Totalization Agreement Brazil

And that can be a problem for international operations. How does the totalization agreement prevent this? We asked our international social security expert, Bob Rothery, in San Diego, to comment on the details of the deal. Welcome, Bob. First of all, Bob, remember, what is a totalization agreement? There is not enough time, but I would just like to come back to a point that was made at the beginning of our discussion. One of the main advantages of this totalization agreement between the United States and Brazil is that it can only pay one Social Security tax instead of two. On 30 June 2015, Brazil and the United States signed a totalization agreement, introduced into Brazilian legislation by Decree No. 9.422 and entered into force on 25 June 2018. From 1 October 2018, the agreement entered into force and applies throughout Brazil. Thank you, and I`m glad to be with you today, John. The aggregation agreement is therefore like a mini-contract that prevents a double social security tax and it also coordinates the provision of certain social security benefits. The agreement with Brazil was therefore already signed in June 2015, and it is the 27th of the United States. Well, Bob, a lot of employers are trying to figure out the impact of the deal on their American workers who are already in Brazil and vice versa.
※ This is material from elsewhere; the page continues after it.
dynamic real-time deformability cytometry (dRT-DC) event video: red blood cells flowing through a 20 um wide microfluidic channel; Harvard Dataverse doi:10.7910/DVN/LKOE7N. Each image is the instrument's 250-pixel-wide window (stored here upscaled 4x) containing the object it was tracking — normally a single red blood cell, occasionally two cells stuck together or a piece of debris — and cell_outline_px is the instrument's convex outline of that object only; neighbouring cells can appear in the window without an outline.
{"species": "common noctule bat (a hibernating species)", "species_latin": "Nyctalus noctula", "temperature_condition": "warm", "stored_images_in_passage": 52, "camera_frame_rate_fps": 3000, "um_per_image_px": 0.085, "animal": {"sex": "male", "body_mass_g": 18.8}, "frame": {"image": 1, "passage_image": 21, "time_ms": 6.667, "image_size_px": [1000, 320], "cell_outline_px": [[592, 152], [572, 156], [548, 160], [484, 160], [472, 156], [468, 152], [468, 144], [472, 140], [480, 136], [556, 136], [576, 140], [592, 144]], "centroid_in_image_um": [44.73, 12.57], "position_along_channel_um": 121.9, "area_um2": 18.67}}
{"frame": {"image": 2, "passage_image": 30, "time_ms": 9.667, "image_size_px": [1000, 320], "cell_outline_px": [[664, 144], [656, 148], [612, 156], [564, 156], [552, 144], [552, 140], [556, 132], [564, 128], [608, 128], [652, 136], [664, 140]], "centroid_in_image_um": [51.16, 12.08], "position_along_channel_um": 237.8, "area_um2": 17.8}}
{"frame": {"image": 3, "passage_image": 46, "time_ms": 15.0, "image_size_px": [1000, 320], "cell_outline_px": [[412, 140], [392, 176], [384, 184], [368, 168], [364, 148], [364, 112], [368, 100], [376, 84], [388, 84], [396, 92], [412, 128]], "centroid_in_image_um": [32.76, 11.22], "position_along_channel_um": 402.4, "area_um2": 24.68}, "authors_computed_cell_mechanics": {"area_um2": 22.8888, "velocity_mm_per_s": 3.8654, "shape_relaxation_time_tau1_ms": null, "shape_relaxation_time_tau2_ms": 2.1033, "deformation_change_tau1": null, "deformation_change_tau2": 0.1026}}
What else can you tell us? Tax and aggregation agreements have been saved It must be borne in mind that aggregation agreements are international contracts aimed at guaranteeing the social security rights of insured persons and their nationals of the candidate countries. For nationals of Brazil and the United States who have worked at both sites, this agreement will help meet the qualification requirements for certain retirement, disability and survivors` benefits (sum of benefits). In addition, the agreement deals with possible double taxation of social security for cross-border employment scenarios. For example, the U.S. social security system requires 40-quarters of contributions to qualify for Social Security benefits. An employee with 20 quarters of coverage in the U.S. and 20 quarters of coverage in Brazil would not have previously had the duration of coverage needed to obtain U.S. Social Security benefits. Under the deal, the worker`s 20 work credits in Brazil would help him reach the U.S. threshold needed to qualify for partial benefits under the U.S. system.